Document section:
================

Tissue	Relative proton density ρ	Longitudinal relaxation time T1 [ms]	Transverse relaxation time T2 [ms]	Axial diffusivity AD [μm2/ms]	Radial diffusivity RD [μm2/ms]	Free-to-bound proton exchange rate k [1/s]	Free proton transverse relaxation time T2F [ms]	Bound proton transverse relaxation time T2B [μs]	Bound pool fraction BPF
White matter	0.70 (0.07)	1000 (100)	70 (7)	2.10 (0.21)	0.40 (0.040)	2.3 (0.23)	We fix T2F ​= ​T2	12 (0.12)	0.14 (0.014)
Grey matter	0.80 (0.08)	1200 (120)	80 (8)	1.60 (0.16)	0.55 (0.055)	1.7 (0.17)	We fix T2F ​= ​T2	12 (0.12)	0.08 (0.008)
CSF	1.00	4000	800	3.00	3.00	Not defined (BPF ​= ​0)	We fix T2F ​= ​T2	Not defined (BPF ​= ​0)	0.00

The synthetic spinal cord phantom is made openly available online (http://github.com/fragrussu/PaperScripts/tree/master/sc_unireadout/sc_phantom).

3.1.2. Denoising

We corrupted the synthetic signals with Gaussian and Rician noise at different SNRs (300 unique noise realisations on 1700 voxels), ranging from 10 to 40 (SNR evaluated with respect to the $b=0$ signal in WM for the DW measurements).

Afterwards, we used the Matlab implementation of the MP-PCA algorithm (http://github.com/NYU-DiffusionMRI/mppca_denoise) to denoise the synthetic spinal cord images at the various SNRs.

For our simulations, we processed MP-PCA matrices constructed by arranging spinal cord voxels within an individual MRI slice along rows and different MRI measurements along columns (i.e. slice-by-slice cord denoising). We implemented three different denoising strategies:

• 1.Individual denoising of each modality among DW, IR, multi-TE and quantitative MT imaging respectively (importantly, IR, multi-TE have limited redundancy and would not theoretically qualify for MP-PCA, which is expected to remove little to no noise);
• 2.Joint denoising of all modalities concatenated as one large set of measurements;
• 3.Joint denoising of DW imaging concatenated with each of IR, multi-TE and qMT imaging in series respectively, which would be useful to describe cases when only one modality other than DW imaging is acquired.

3.1.3. Analysis

We evaluated the performance of MP-PCA denoising by studying the percentage relative error $\epsilon$ between the denoised signals $S_{\text{TOT},\text{denoised}}$ and the ground truth (noise-free) signal $S_{\text{TOT}}$. We estimated accuracy and precision of the different denoising strategies by calculating respectively the median of $\epsilon$ (such that the closer to zero, the higher the accuracy) and interquartile range (IQR) of $\epsilon$ (such that the lower, the higher the precision) within the synthetic spinal cord over the 100 noise instantiations.

================

Data shown:
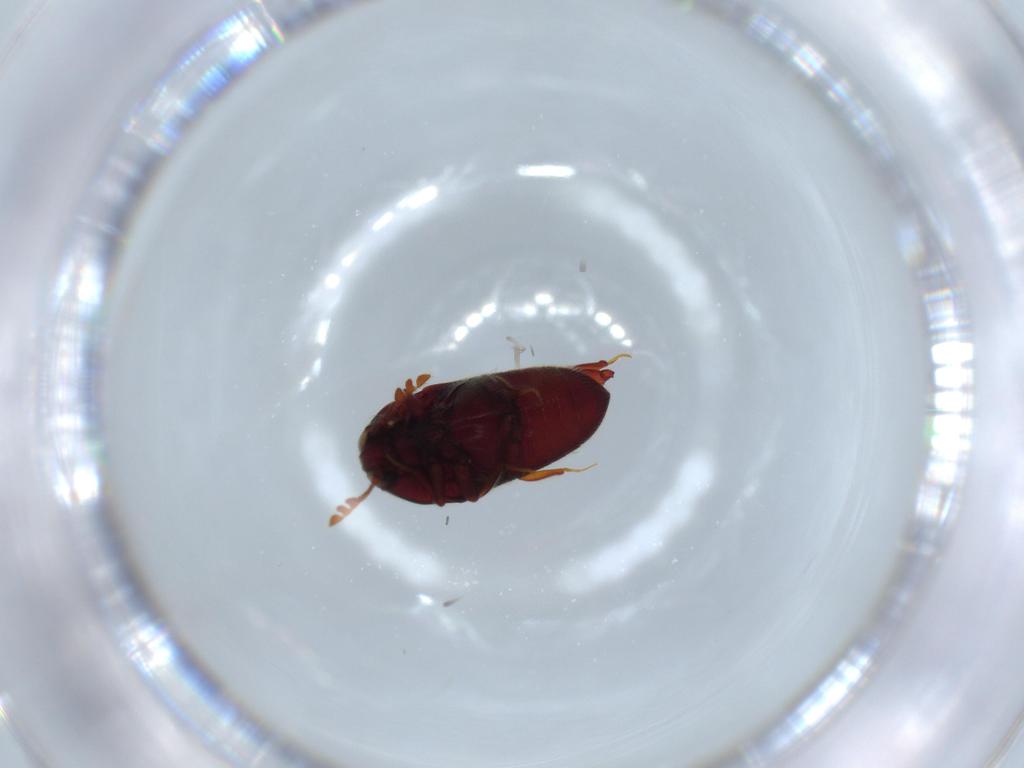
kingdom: Animalia
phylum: Arthropoda
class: Insecta
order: Coleoptera
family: Throscidae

================

Exercises:
1. In the spinal cord denoising text, what range of SNRs was used to corrupt the synthetic signals?
2. Extract the passage of the spinal cord denoising text from "We evaluated the" to "100 noise instantiations.", copying it word for word.

Activity answers:
1. SNRs from 10 to 40.

2.
We evaluated the performance of MP-PCA denoising by studying the percentage relative error $\epsilon$ between the denoised signals $S_{\text{TOT},\text{denoised}}$ and the ground truth (noise-free) signal $S_{\text{TOT}}$. We estimated accuracy and precision of the different denoising strategies by calculating respectively the median of $\epsilon$ (such that the closer to zero, the higher the accuracy) and interquartile range (IQR) of $\epsilon$ (such that the lower, the higher the precision) within the synthetic spinal cord over the 100 noise instantiations.